Ja, ich bin endlich in dieser Hauptstadt der Welt
angelangt! Wenn ich sie in guter Begleitung, angeführt von
einem recht verständigen Manne, vor funfzehn Jahren gesehen
hätte, wollte ich mich glücklich preisen. Sollte ich sie
aber allein, mit eignen Augen sehen und besuchen, so ist
es gut, daß mir diese Freude so spät zuteil ward. Über das
Tiroler Gebirg bin ich gleichsam weggezogen. Verona, Vicenz,
Padua, Venedig habe ich gut, Ferrara, Cento, Bologna flüchtig
und Florenz kaum gesehen. Die Begierde, nach Rom zu kommen,
war so groß, wuchs so sehr mit jedem Augenblicke, daß kein
Bleiben mehr war, und ich mich nur drei Stunden in Florenz
aufhielt. Nun bin ich hier und ruhig und, wie es scheint,
auf mein ganzes Leben beruhigt. Denn es geht, man darf wohl
sagen, ein neues Leben an, wenn man das Ganze mit Augen
sieht, das man teilweise in- und auswendig kennt. Alle Träume
meiner Jugend seh' ich nun lebendig; die ersten Kupferbilder,
deren ich mich erinnere (mein Vater hatte die Prospekte
von Rom auf einem Vorsaale aufgehängt), seh' ich nun in
Wahrheit, und alles, was ich in Gemälden und Zeichnungen,
Kupfern und Holzschnitten, in Gips und Kork schon lange
gekannt, steht nun beisammen vor mir; wohin ich gehe, finde
ich eine Bekanntschaft in einer neuen Welt; es ist alles,
wie ich mir's dachte, und alles neu. Ebenso kann ich von
meinen Beobachtungen, von meinen Ideen sagen. Ich habe keinen
ganz neuen Gedanken gehabt, nichts ganz fremd gefunden,
aber die alten sind so bestimmt, so lebendig, so zusammenhängend
geworden, daß sie für neu gelten können.
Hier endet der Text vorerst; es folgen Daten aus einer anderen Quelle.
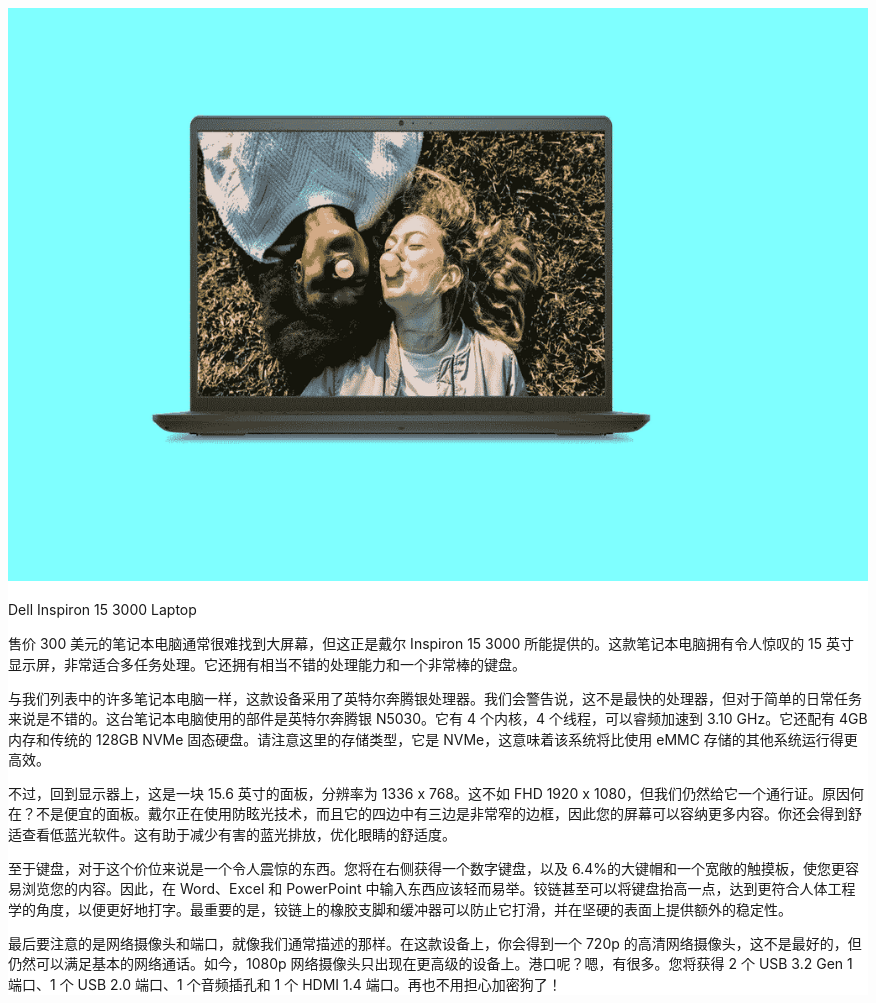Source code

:  <picture>![The Dell Inspiron 15 3000 has a really big screen, which is quite shocking for a laptop under $300](img/e6c182df38a66c78fdbfc88068f3bbd6.png)</picture> 

Dell Inspiron 15 3000 Laptop

售价 300 美元的笔记本电脑通常很难找到大屏幕，但这正是戴尔 Inspiron 15 3000 所能提供的。这款笔记本电脑拥有令人惊叹的 15 英寸显示屏，非常适合多任务处理。它还拥有相当不错的处理能力和一个非常棒的键盘。

与我们列表中的许多笔记本电脑一样，这款设备采用了英特尔奔腾银处理器。我们会警告说，这不是最快的处理器，但对于简单的日常任务来说是不错的。这台笔记本电脑使用的部件是英特尔奔腾银 N5030。它有 4 个内核，4 个线程，可以睿频加速到 3.10 GHz。它还配有 4GB 内存和传统的 128GB NVMe 固态硬盘。请注意这里的存储类型，它是 NVMe，这意味着该系统将比使用 eMMC 存储的其他系统运行得更高效。

不过，回到显示器上，这是一块 15.6 英寸的面板，分辨率为 1336 x 768。这不如 FHD 1920 x 1080，但我们仍然给它一个通行证。原因何在？不是便宜的面板。戴尔正在使用防眩光技术，而且它的四边中有三边是非常窄的边框，因此您的屏幕可以容纳更多内容。你还会得到舒适查看低蓝光软件。这有助于减少有害的蓝光排放，优化眼睛的舒适度。

至于键盘，对于这个价位来说是一个令人震惊的东西。您将在右侧获得一个数字键盘，以及 6.4%的大键帽和一个宽敞的触摸板，使您更容易浏览您的内容。因此，在 Word、Excel 和 PowerPoint 中输入东西应该轻而易举。铰链甚至可以将键盘抬高一点，达到更符合人体工程学的角度，以便更好地打字。最重要的是，铰链上的橡胶支脚和缓冲器可以防止它打滑，并在坚硬的表面上提供额外的稳定性。

最后要注意的是网络摄像头和端口，就像我们通常描述的那样。在这款设备上，你会得到一个 720p 的高清网络摄像头，这不是最好的，但仍然可以满足基本的网络通话。如今，1080p 网络摄像头只出现在更高级的设备上。港口呢？嗯，有很多。您将获得 2 个 USB 3.2 Gen 1 端口、1 个 USB 2.0 端口、1 个音频插孔和 1 个 HDMI 1.4 端口。再也不用担心加密狗了！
Da Pygmalions Elise,
die er sich ganz nach seinen Wünschen geformt und ihr so
viel Wahrheit und Dasein gegeben hatte, als der Künstler
vermag, endlich auf ihn zukam und sagte: " Ich bin's!",
wie anders war die Lebendige als der gebildete Stein! Wie
moralisch heilsam ist mir es dann auch, unter einem ganz
sinnlichen Volke zu leben, über das so viel Redens und Schreibens
ist, das jeder Fremde nach dem Maßstabe beurteilt, den er
mitbringt. Ich verzeihe jedem, der sie tadelt und schilt;
sie stehn zu weit von uns ab, und als Fremder mit ihnen
zu verkehren, ist beschwerlich und kostspielig.